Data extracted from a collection
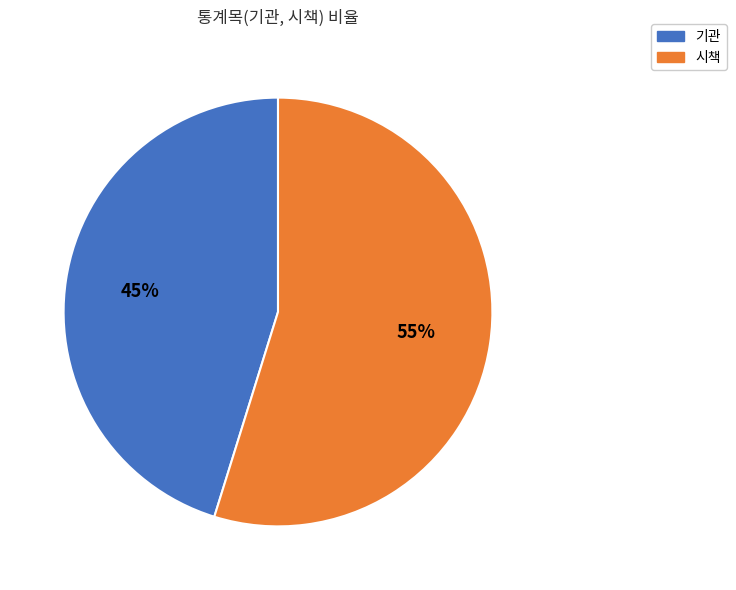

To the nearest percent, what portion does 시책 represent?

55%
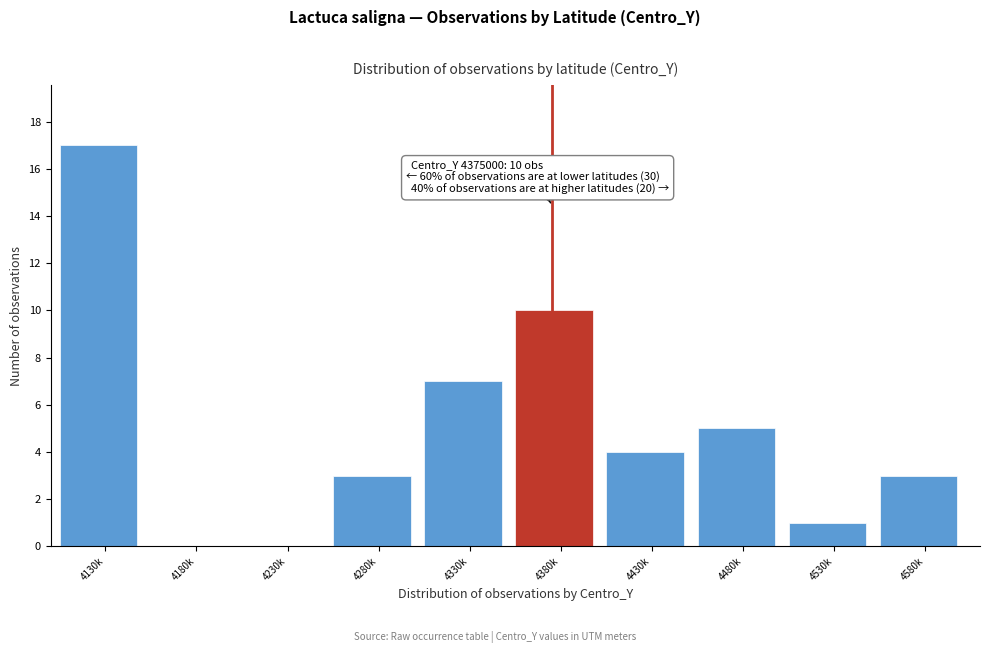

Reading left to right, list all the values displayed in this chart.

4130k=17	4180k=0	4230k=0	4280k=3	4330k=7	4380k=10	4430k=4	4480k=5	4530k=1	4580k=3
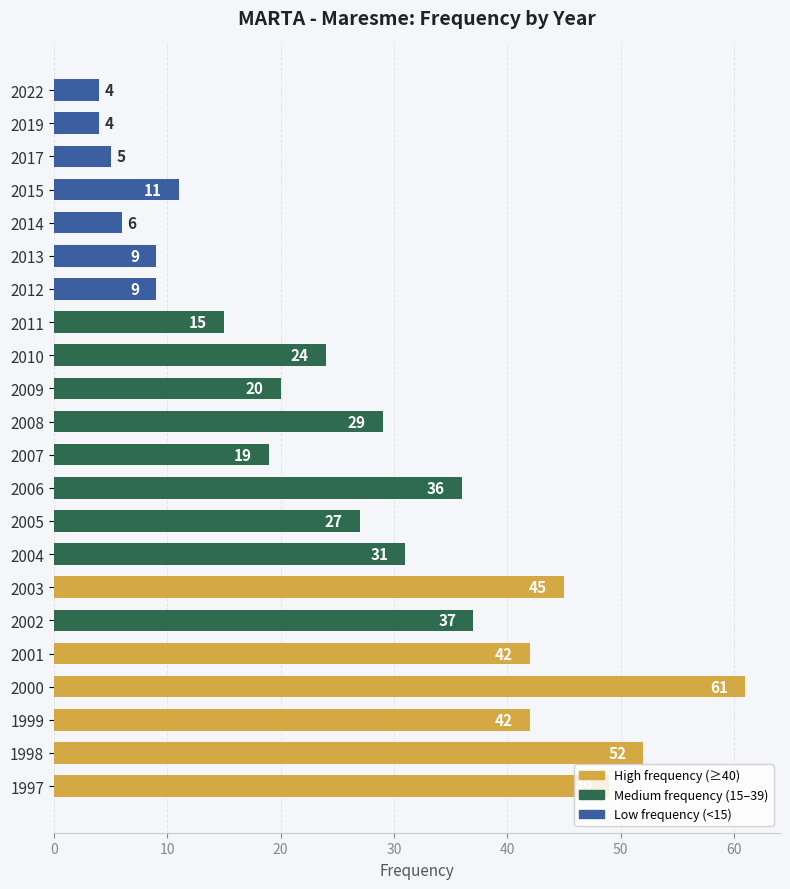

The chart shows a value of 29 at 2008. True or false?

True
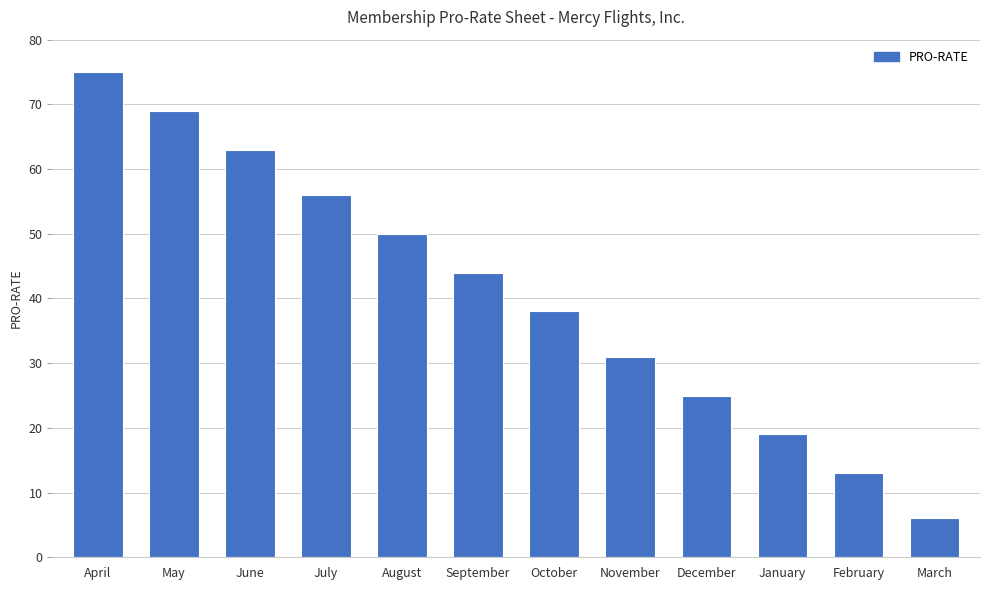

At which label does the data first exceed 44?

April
--
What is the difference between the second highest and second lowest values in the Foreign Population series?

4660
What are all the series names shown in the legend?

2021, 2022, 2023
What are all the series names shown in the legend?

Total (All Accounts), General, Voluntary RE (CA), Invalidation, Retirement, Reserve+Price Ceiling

■ **Your task**
Return every line of the entries above that contains the word "values".

■ **Task output**
Reading left to right, list all the values displayed in this chart.
What is the difference between the second highest and second lowest values in the Foreign Population series?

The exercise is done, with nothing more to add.